The Oireachtas (pronounced ERR-ək-təs) sometimes referred to as Oireachtas Éireann, is the legislature of Ireland. The Oireachtas consists of: The President of Ireland The two houses of the Oireachtas  Dáil Éireann (lower house) Seanad Éireann (upper house) The houses of the Oireachtas sit in Leinster House in Dublin, an eighteenth-century ducal palace. When the first Dáil met in 1919, there had been no Parliament in Ireland for over 100 years. One of the first questions was where the Dáil should sit. The directly elected Dáil is by far the more powerful branch of the Oireachtas.

A Parliament seeking a home

The revolutionary first Dáil had hired the Round Room of Dublin’s Mansion House for its first meeting on 21 January 1919. Thereafter, the Dáil met in the Mansion-house and various other locations. After the Treaty with Britain and the general election of June 1922, the Oireachtas was in a position to take up a more permanent residence and set about finding a suitable building. Leinster House was built in the mid 18th century by the Earl of Kildare, James Fitzgerald. Just 22 years old when he inherited his father’s title, Lord Fitzgerald immediately bought a piece of land in Dublin where he planned to build a splendid townhouse that would reflect his wealth and social status. When a friend remarked that that site was remote and unfashionable, the Earl is said to have replied, “They will follow me wherever I go.”

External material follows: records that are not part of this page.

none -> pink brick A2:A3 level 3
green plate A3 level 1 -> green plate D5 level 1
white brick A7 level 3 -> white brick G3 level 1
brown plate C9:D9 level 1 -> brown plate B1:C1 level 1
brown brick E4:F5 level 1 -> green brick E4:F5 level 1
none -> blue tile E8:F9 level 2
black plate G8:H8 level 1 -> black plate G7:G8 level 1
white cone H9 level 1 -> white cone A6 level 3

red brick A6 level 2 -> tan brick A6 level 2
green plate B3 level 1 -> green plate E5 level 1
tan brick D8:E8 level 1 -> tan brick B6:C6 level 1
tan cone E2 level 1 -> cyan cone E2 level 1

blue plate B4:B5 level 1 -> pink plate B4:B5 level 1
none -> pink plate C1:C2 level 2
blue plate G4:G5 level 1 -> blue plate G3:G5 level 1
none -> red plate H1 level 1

Fitzgerald hired Richard Castle, the leading architect in Ireland, to create a Palladian country house in town with a double height hall and a picture gallery. Castle’s design, in particular, the projecting bow on the north side, is said to have inspired the design of the White House, the residence of the President of the United States. The architect of the White House, James Hoban, was an Irishman who studied in Dublin and would certainly have been familiar with the design of Leinster House. Construction started in 1745 and continued for several years. At the time, the sittings of the Parliament of Ireland drew a large social circle to Dublin each winter for the season. In 1747, the Earl married Lady Emily Lennox, daughter of the Duke of Richmond, but it was some years before they could take up residence in their town house. In 1766, the Earl was created Duke of Leinster, and his town house became known as Leinster House.

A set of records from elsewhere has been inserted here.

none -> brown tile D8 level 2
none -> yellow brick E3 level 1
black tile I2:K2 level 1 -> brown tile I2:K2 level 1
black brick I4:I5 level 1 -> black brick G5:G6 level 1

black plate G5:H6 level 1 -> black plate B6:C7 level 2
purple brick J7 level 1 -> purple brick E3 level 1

The term oireachtas derives from the Old Irish word airech (“nobleman”).  Its first recorded use as the name of a legislative body was within the Irish Free State.


Dáil Éireann, the lower house, is directly elected under universal suffrage of all Irish and United Kingdom citizens who are residents and at least eighteen years old. An election is held at least once every five years as required by law, however, the house can be dissolved at any time at the request of the Taoiseach (head of government).  Dáil elections use a system of proportional representation by way of a single transferable vote. The Dáil has had 166 members since 1981. The Seanad is not directly elected but consists of a mixture of members selected in a number of different ways. 43 senators are elected by councillors and parliamentarians, 11 are appointed by the Taoiseach, and six are elected by two university constituencies, thus having 60 members in total. The President of Ireland is directly elected once every seven years and may serve a maximum of two terms, however, if, as has occurred on a number of occasions, a consensus among the larger political parties can result in only a single candidate being nominated, no actual ballot takes place.


To become law, a bill must first be approved by both the Dáil and in most circumstances the Seanad (although the Dáil can override a Seanad refusal to pass a Bill), and then signed into law by the President. Bills to amend the Constitution must also be approved by the People in a referendum prior to being presented to the President. In most circumstances, the President is in effect obliged to sign all laws approved by the Houses of the Oireachtas, although he or she has the power to refer most bills to the Supreme Court for a ruling on constitutionality. The powers of the Seanad are in effect limited to delay rather than veto. It is the Dáil, therefore, that is the supreme tier of the Irish legislature. The general enacting formula for Acts of the Oireachtas is: “Be it enacted by the Oireachtas as follows:-“, for an act with a preamble this enacting formula is, instead, “Be it therefore enacted by the Oireachtas as follows:—”.


The Oireachtas has exclusive power to:

  1. Legislate, including a power vested in the Dáil of approving the financial resolutions relevant to the budget. However, the courts have allowed the Oireachtas to delegate limited legislative powers to other entities, such as Government Ministers.
  2. Create subordinate legislatures.
  3. Propose changes to the constitution (must be initiated in the Dáil), which must then be submitted to a referendum. Raise military or armed forces.
  4. Allow international agreements to become part of the domestic law of the state.
  5. Pass certain laws having an extraterritorial effect (in accordance with the similar practices of other states).
  6. Enact, when it considers a state of emergency to exist, almost any law it deems necessary, with the imposition of capital punishment being the only absolutely excluded act in all circumstances.